Dr. White proves to be a supportive and empathetic therapist, functioning as a safety valve for Elyn in a way similar to Mrs. Jones. Elyn also returns to Mrs. Jones for a short while, and her lack of turmoil when she bids Mrs. Jones goodbye a second time is significant. The predictability of this goodbye, combined with the fact that Elyn already has a support system in place with Dr. White back home, allows her to experience this transition with ease. Elyn’s relationship with Mrs. Jones is indicative of Elyn’s ability to connect with and form deep relationships with people; her social and emotional abilities remain sufficiently intact, despite the illness.
However, change continues to be a challenge for Elyn. She is able to handle leaving Mrs. Jones a second time because of the support system already present elsewhere; she is extremely upset when her friend Steve leaves New Haven, but still believes she can survive. Dr. White’s abrupt announcement of a departure, however, throws Elyn into a tailspin again, and it takes great effort and support from friends, as well as medication, for Elyn to manage the psychosis that follows.
In addition to change, another trigger for Elyn’s episodes becomes clear. She experiences psychotic episodes following the completion of goals. Elyn continues to exhibit a high need for achievement as well as a capacity for high performance. She consistently sets standards for themselves, achieves them, and then falls apart shortly after. After completing her law board exam and scoring in the 99th percentile, Elyn experiences an episode of psychosis. However, it is significant that she is beginning to recognize and anticipate the course of her illness, which shows insight and awareness not typical to patients with schizophrenia.
The reminder that Elyn is not typical is reiterated by her continued academic and professional accomplishments. Despite her hospitalizations, she obtains readmission into Yale. She does good work while there, writing and publishing work in the Yale Law Journal. She even focuses her work on topics close to her heart, such as the use of restraints in psychiatric institutions, with a view to give back in some way.

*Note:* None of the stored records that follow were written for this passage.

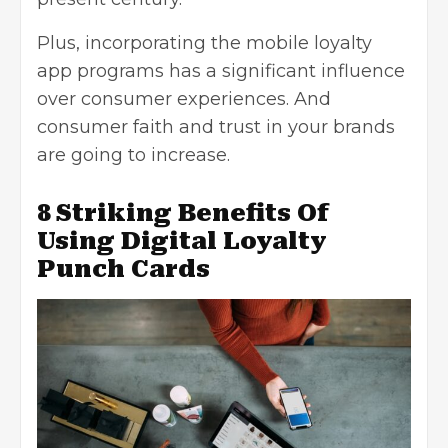
Plus, incorporating the mobile loyalty
app programs has a significant influence
over consumer experiences. And
consumer faith and trust in your brands
are going to increase.
8 Striking Benefits Of
Using Digital Loyalty
Punch Cards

In addition to doing good academic work, Elyn needs to feel like she is contributing to a greater cause; she is especially thrilled to discover that her writing is actually making a change, by way of the class action lawsuit that uses her work to argue its case. It is understandable, then, that Elyn chooses to argue the cases of psychiatric patients and children, as she can empathize with their cause in a unique way. It also seems a natural progression of her career to move into teaching and academia.
Along the way, Elyn continues to experience the absurdities present in the metal health system in the United States, which only strengthens her resolve to work on bettering it. Jefferson’s case in particular affects her; his misdiagnosis of intellectual disability as mental illness leads him to not receive the care he needs. Other examples are equally pertinent, such as Elyn’s client who was thought to have psychosis as the hospital staff didn’t believe he was actually talking to lawyers or the dismissal of Elyn’s headaches as a psychotic symptom. These examples serve to reiterate Elyn’s point that once an individual is known to have a mental illness, even medical professionals tend to view everything about them through the lens of the illness. This negates all other identities of the patient and can lead to harmful consequences when important information is misperceived or ignored.